Joachim Lafosse a utilisé une Stab-One, une caméra souple idéale pour filmer en intérieurs. Il s’agit d’un nouvel appareil difficile à utiliser mais qui permet plus de mouvements dans des configurations de plateaux exiguës. Alejandro González Iñárritu l’a d’ailleurs employée pour ses deux derniers films, Birdman et The Revenant, en se servant de courtes focales.
Même si les disputes étaient productives, les rapports entre Joachim Lafosse et Cédric Kahn (lui-même metteur en scène) étaient souvent virulentes comme s’en souvient Bérénice Béjo : "Le tournage était encore plus difficile pour lui que pour moi : je restais calée sur mon travail de préparation. Lui continuait de défendre de nouvelles idées et cela déclenchait parfois des discussions animées entre Joachim et lui. Comme nous étions tous les deux impliqués dans la mise en scène, il m’est arrivé d’avoir peur que le metteur en scène prenne le pas sur l’acteur.
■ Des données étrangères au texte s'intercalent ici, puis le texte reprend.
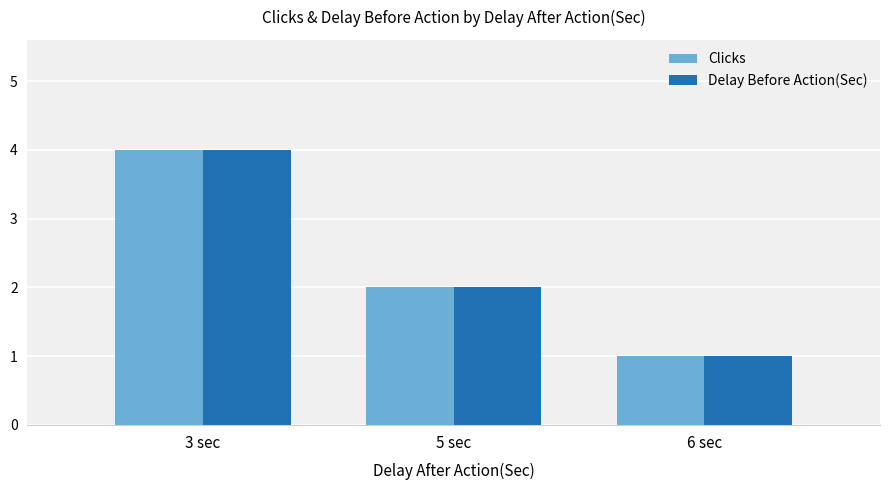

How many data points does each series have?

3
C’était parfois tendu."
Le film a été projeté à la Quinzaine des réalisateurs au festival de Cannes 2016. Le réalisateur Joachim Lafosse est un habitué du festival puisque A perdre la raison y avait été projeté en 2012, et avait permis à l’actrice Emilie Dequenne de remporter le prix d'interprétation féminine dans la catégorie Un certain regard.